LE FIL

Plafonnée à 5 000 €

L’aide d’urgence aux vignerons gelés en grande difficulté arrive

Mercredi 05 mai 2021 par Alexandre Abellan

« C’est une aide de soutiens psychologique et moral aux plus fragiles » estime Jérôme Despey.
« C’est une aide de soutiens psychologique et moral aux plus fragiles » estime Jérôme Despey. - crédit photo : Ministère de l'Agriculture et de l'Alimentation (dégâts de gel en Hérault ce 17 avril)
Une circulaire du ministère de l’Agriculture définit les modalités d’aides d’urgence pour soulager rapidement les domaines mis à mal par les gelées du printemps dernier.

Rencontrant les représentants de la filière vin ce 4 mai, le cabinet du ministre de l’Agriculture, Julien Denormandie annonce la signature ce 3 mai et l’envoi dans la foulée d’une circulaire aux préfets pour mettre en place le fonds d’urgence exceptionnel annoncé le 17 avril dernier après un gel de printemps historique. « Ce fonds de 20 millions euros va être mis en œuvre par les préfets de département, sous l’égide des préfets de région, sous la forme d’une aide forfaitaire par exploitation, avec un plafond de 5 000 € » rapporte Jérôme Despey, le président de conseil spécialisé vin de FranceAgriMer.

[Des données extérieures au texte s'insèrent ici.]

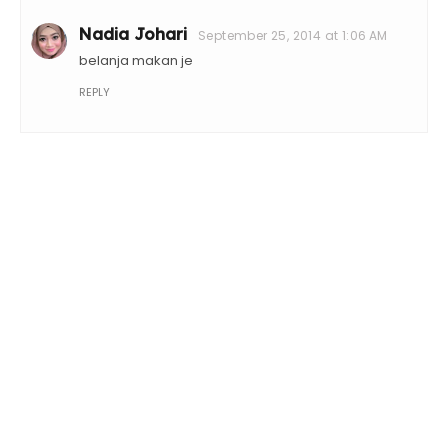
Nadia Johari
September 25, 2014 at 1:06 AM
belanja makan je
REPLY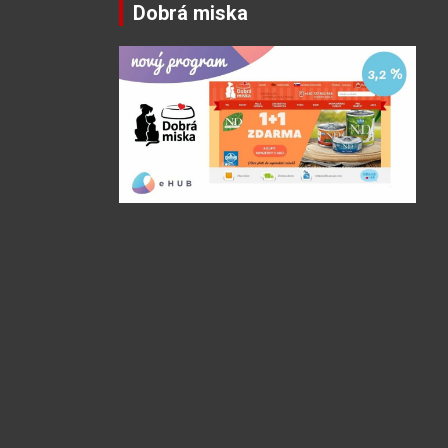
Dobrá miska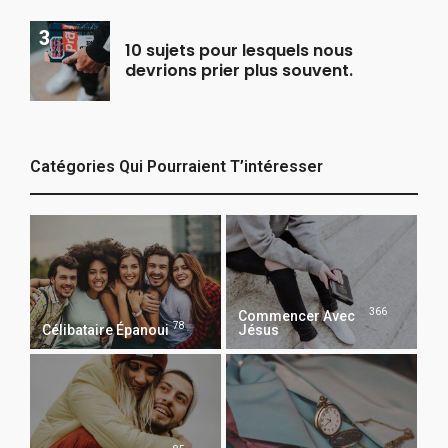
10 sujets pour lesquels nous
devrions prier plus souvent.
Catégories Qui Pourraient T’intéresser
366
Commencer Avec
78
Célibataire Épanoui
Jésus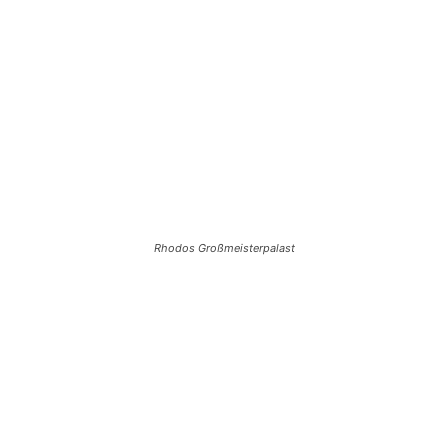
Rhodos Großmeisterpalast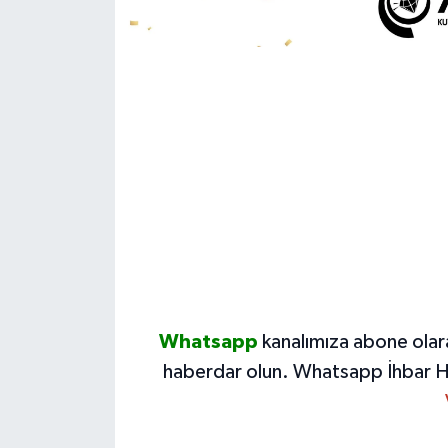
Whatsapp
kanalımıza abone olar
haberdar olun.
Whatsapp İhbar H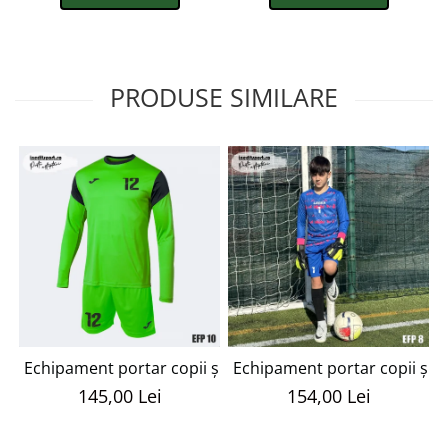
PRODUSE SIMILARE
Echipament portar copii și adulți PHOENIX, VERDE, XL E
Echipament portar copii și 
145,00 Lei
154,00 Lei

Inédite dans le vignoble, cette aide est ouverte à toutes les filières agricoles (arboriculture, betterave, colza…). « Elle cible les agriculteurs en grande difficulté : les jeunes agriculteurs installés et ne récoltant que des aléas climatiques, les domaines plurisinistrés au RSA... Dans une extrême difficulté, cette typologie d’agriculteurs a besoin d’aides d’urgence » souligne Jérôme Despey, qui précise que si ce fonds doit être rapidement mis en place (« au plus tard début juin » d’après les services de l’État), leur budget limité et leur plafond vont limiter sa cibles (« quelques centaines d’exploitations toutes filières confondues »).

"On ne peut pas attendre"

Échangeant pour la première fois avec le préfet en charge des aides aux filières touchées par le gel, Michel Papaud, la filière vin a rappelé ses attentes au-delà du fonds d’urgence. Attendant toujours des précisions concrètes, les représentants du vignoble et du négoce demandent que 2022 soit une année blanche en termes de cotisations sociales et patronales, mais aussi bancaires. Pour les exonérations de charges, les conditions d’accès restent à définir, causant de l’impatience : « on ne peut pas attendre, ça amène de l’angoisse et de l’inquiétude. Même si les besoins seront ressentis en 2022 (avec la perte de récolte 2021), il faut dès maintenant savoir précisément quelles aides seront accessibles aux vignobles touchés » revendique Jérôme Despey.

En matière de report des annuités bancaires et d’amortissement différé des Prêts Garantis par l’État (PGE), le gouvernement n’a pas fait de nouvelles propositions (hormis l'accès aux PGE, déjà sollicités et consommés dans le vignoble). « C'est PGE, PGE et PGE » résume Jérôme Despey, qui indique que la filière compte également travailler sur le sujet des reports d'annuité avec les banques. Un groupe de travail va aussi se réunir avec les assureurs pour refondre le système assurantiel et le régime de calamité agricole. L’extension exceptionnelle à la viticulture du régime des calamités agricoles nécessite aussi des clarifications annonce Jérôme Despey. Notamment concernant l’accès des domaines assurés à cette aide ou à une forme de bonification : « il est hors de question que celui qui est assuré soit moins aidé que celui qui ne l’est pas ».